Но тут он вовремя одернул сам себя, ибо его уже опять куда-то понесло, а реально не хотелось конфликтовать с владыкой Ада, ибо кто знает, может, тот и взаправду существует? Тогда как этот дед столетний, лежащий перед ним пластом здесь, на больничной койке, своей надеждой на омоложение его весьма интриговал. Ввязавшись в перепалку с опасным человеком, Борис невольно позабыл принцессу Жанну и, резко обернувшись, стал искать ее. Она не спряталась в шкафу из старого оливкового древа, а лишь тряслась за его спиной в каком-то жутком состоянии «и ни жива, и ни мертва от страха», сидя на пластиковом стуле, как будто на гвоздях. Ему подумалось: «Она, должно быть, в чугунном котле с кипящею смолой искупалась, ибо на ее лице появилось такое выражение немого ужаса, что смахивало на маску скорби античного театра. Сердешная и не предполагала, что я вдруг стану неучтиво общаться с ее гуру-магистром всех масонов на этой проклятой земле».

Хвала богам, принцесса Жанна не упала в обморок и быстренько пришла в себя, когда магистр, вновь напомнив о себе, спокойным голосом сказал Борису:

– Возьми, дружище, у Марго ключи ты от моей квартиры, что в Каннах, и даже можешь там пожить, пока мне нужен будешь в этом деле. Вот только женщин не води туда, и каждую субботу я буду ждать оттуда фолианты, и за эти хлопоты тебе неплохо заплачу… таких мерзавцев все же я люблю. Ты мне своей бестактностью и хамством молодость мою напомнил! – Сказав все это, он будто что-то вспомнил и, глупо улыбнувшись, замолчал.

Его улыбка почему-то придала Борису самоуверенности. Хоть и ненадолго, но он, почувствовав себя хозяином дурного положения, решил, не церемонясь, потребовать вознагражденье и сказал магистру:

– Сир, я постараюсь оказать услугу вам, хотя не знаю, что же мне с вас взять, ибо вы не сможете сдержать свои же обещания. Однако я готов помочь вам, хотя и без энтузиазма, ибо не желаю лезть в чужую чертовщину, словно по уши в дерьмо!

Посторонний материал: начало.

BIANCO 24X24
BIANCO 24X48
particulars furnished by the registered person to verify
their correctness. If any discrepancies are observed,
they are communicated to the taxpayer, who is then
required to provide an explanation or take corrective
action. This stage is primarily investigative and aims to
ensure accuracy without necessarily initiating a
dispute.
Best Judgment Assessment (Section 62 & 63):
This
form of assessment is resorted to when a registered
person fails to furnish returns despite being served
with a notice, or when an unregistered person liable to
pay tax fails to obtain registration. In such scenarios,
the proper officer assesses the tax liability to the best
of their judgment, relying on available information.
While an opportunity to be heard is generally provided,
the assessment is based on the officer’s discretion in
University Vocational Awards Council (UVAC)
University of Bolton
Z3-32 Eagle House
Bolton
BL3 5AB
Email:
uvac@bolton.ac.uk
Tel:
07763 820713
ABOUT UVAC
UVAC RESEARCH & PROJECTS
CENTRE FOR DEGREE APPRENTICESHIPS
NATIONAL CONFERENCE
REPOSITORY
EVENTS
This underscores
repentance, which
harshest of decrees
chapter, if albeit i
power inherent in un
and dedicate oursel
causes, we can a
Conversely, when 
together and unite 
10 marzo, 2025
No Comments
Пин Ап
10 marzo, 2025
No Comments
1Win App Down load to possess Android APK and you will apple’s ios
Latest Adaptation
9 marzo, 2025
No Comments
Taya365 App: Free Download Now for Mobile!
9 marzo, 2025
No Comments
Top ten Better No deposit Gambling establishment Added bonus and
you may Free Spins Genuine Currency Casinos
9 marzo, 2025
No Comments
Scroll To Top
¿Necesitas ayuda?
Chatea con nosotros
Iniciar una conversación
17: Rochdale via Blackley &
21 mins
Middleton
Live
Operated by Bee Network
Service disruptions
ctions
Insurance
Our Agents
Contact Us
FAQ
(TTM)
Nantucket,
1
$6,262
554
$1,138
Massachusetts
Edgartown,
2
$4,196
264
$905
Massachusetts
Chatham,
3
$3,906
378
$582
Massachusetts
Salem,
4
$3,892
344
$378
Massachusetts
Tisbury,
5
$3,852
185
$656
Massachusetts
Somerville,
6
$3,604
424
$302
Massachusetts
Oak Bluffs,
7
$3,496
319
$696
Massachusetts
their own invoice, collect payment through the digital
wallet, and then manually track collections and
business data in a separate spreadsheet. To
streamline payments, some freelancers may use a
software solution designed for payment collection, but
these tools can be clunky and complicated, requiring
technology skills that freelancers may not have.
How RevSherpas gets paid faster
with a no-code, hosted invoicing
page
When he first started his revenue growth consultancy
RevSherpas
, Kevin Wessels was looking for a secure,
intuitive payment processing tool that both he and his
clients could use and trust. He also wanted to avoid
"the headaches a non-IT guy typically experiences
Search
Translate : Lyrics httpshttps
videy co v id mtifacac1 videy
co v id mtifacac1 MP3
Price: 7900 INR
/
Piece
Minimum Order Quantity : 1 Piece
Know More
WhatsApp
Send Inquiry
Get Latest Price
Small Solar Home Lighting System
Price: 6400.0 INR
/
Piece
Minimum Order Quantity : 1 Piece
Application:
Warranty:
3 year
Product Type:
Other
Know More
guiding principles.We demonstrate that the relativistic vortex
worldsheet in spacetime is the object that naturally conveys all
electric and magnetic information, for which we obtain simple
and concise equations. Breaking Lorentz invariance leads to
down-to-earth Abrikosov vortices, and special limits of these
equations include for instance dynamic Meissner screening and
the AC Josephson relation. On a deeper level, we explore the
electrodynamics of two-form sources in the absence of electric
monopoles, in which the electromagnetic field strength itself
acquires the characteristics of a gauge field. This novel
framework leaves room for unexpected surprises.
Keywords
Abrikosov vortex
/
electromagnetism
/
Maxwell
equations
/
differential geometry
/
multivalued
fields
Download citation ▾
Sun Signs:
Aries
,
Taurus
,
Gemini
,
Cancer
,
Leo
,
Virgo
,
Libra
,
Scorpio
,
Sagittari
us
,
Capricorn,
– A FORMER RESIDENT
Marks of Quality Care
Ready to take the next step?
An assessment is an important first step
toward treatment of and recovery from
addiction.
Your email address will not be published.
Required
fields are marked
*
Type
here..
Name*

Борис устал от стариков и потому с принцессой Жанной мечтал не просто распрощаться навсегда, но убежать куда подальше от нее, ибо она была его на десять лет постарше и потому уже совсем не возбуждала. И только на избытке тестостерона он, заблаговременно приняв на грудь стаканчик самогона из града Арманьяк, драл ее как сидорову козу, но не доил… А жаль! Поэтому графин хрустальный, всегда заполненный до пробки «живительной водой» для этих дел да и вообще на всякий случай, всегда стоял на прикроватной тумбе. Тогда как жадная до сладострастия принцесса Жанна, душевной холодности его в упор не замечая, раз за разом, поймав свой кайф, орала благим матом (естественно, на русском языке) на все Монако! Да так, что всем ее соседям казалось – эти вопли могли легко, как птицы, долетать до окон резиденции безумных принцев, стоявшей на скале, напротив их апартаментов, в которых Жанна продолжает, быть может, и сейчас спокойно жить. Ну, а в то время, уже далекое от нас, каждый раз, вкусив любви, ее рабыня стонала так забавно, что вынуждала любовника невольно рисовать в воображении своем смешные сцены: «Бедный принц монакский, на смертном одре возлегая, просил дворецкого окно в его опочивальни скорей закрыть, чтобы не слышать крики страстной Жанны, что часто долетали до его ушей на крыльях сизых голубей, вызывая в нем злость и раздражение».